Section 1361(1) of the School Code states that a student shall receive transportation “to and from” school.  By using the language “to and from” school, Section 1361(1) does not state where the transportation begins and where it ends.  Because the duty to transport the student is triggered by his status as a residence within the school district, the court concluded that when a school district elects to provide transportation pursuant to Section 1361(1), the origination and termination point for the transportation necessarily is the student’s residence.

(In this regard, the court noted that, while this portion of the statute could be construed to mandate transportation to and from school to wherever a student or his parent desires, whether this be another residence, daycare, or the front of the corner store, it would be illogical to hold that the transportation must be provided to and from some location other than the student’s residence. Thus, such transportation is not mandated by Section 1361(1), although a school district has the discretion to provide transportation to locations other than a residence).

Having determined that Section 1361(1) transportation begins and ends at a student’s residence, the court next analyzed whether a student may have more than one residence.

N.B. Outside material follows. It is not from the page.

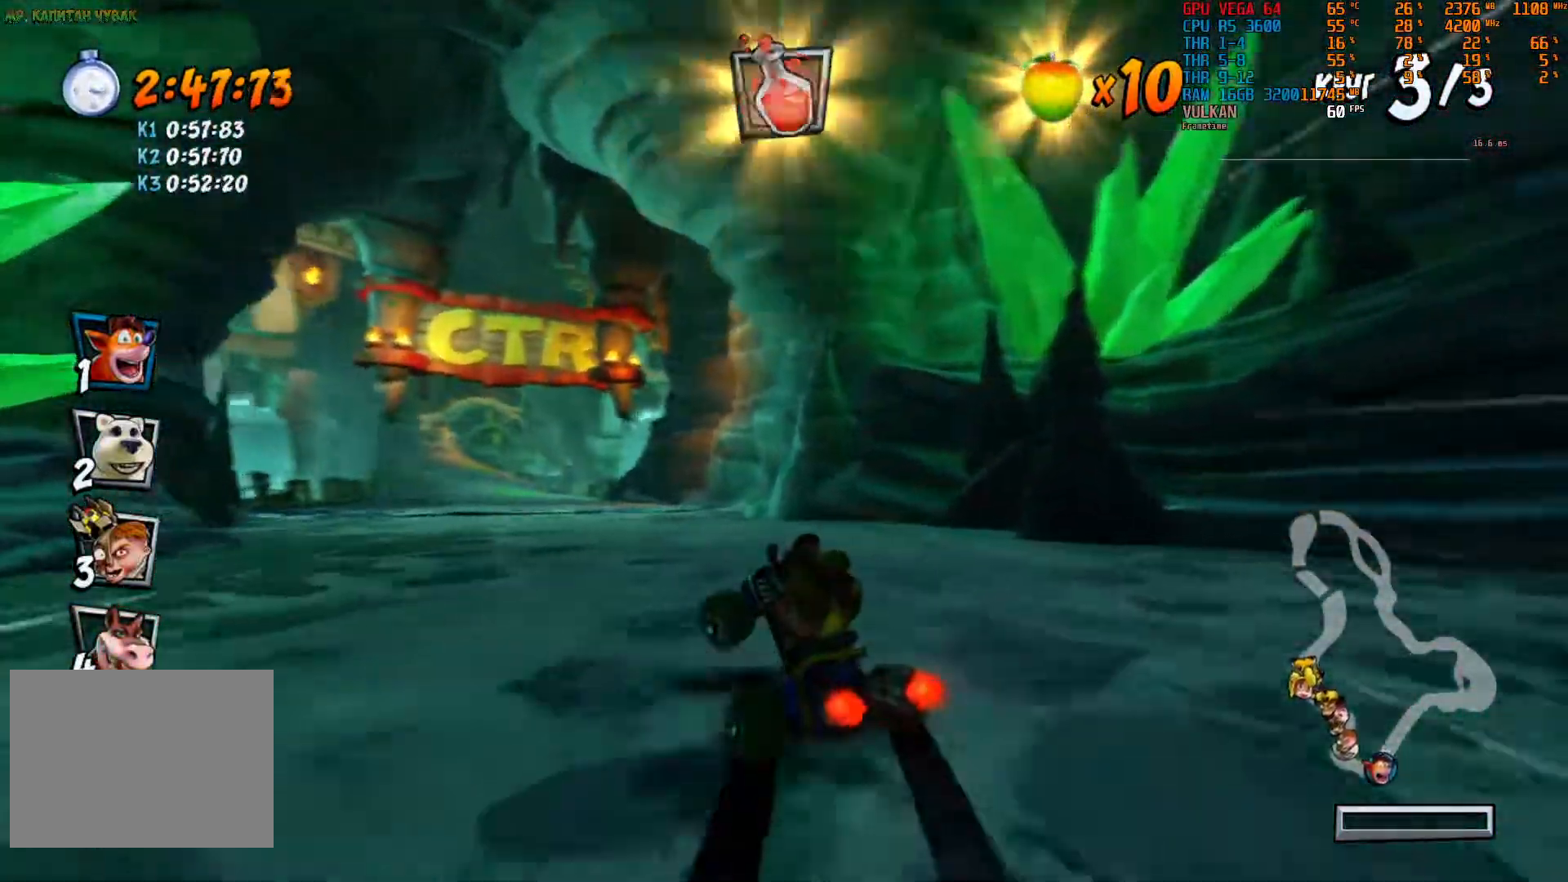
{"dt_ms": 500, "buttons": ["R2"], "left_stick": "center", "right_stick": "center", "events": [[317, "left_stick", "center"]]}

In consideration of regulations and case law that recognized that a student whose parents reside in different school districts entitle the child to attend school in either school district, the court concluded that students may have two residences for purposes of the School Code.

The court noted that the school district’s policy would require the student, when residing with the father, to walk 1.9 miles to a bus stop near the mother’s home to access the transportation, which exceeded the limitation of Section 1362 on the allowable walking distance between a student’s home and bus stop.

For these reasons, the court concluded that the School District must provide transportation from and to both mother’s and father’s residences because: (1) when the School District elected to provide transportation to students’ residences under Section 1361(1), it was required to do so to the student’s residence; (2) the student has two residences by virtue of his parents’ equally shared physical custody; (3) there is no provision requiring parents to choose a residence for transportation purposes (in contrast to enrollment); and (4) students cannot be required to travel more than 1 ½ miles from their residence to the bus stop.

Practical Advice

The Supreme Court’s decision in Watts definitively establishes that, whenever transportation services are provided and a students’ parents maintain separate residences within the same school district, the school district must provide transportation services to and from both parents’ homes.

Conversely, the court’s opinion makes clear that school districts are not required to provide transportation services to and from locations other than student’s residence, such as a day care or another person’s home. Although some school districts offer such transportation options to families, the provision of such alternative services are optional and may be limited at the discretion of the school district.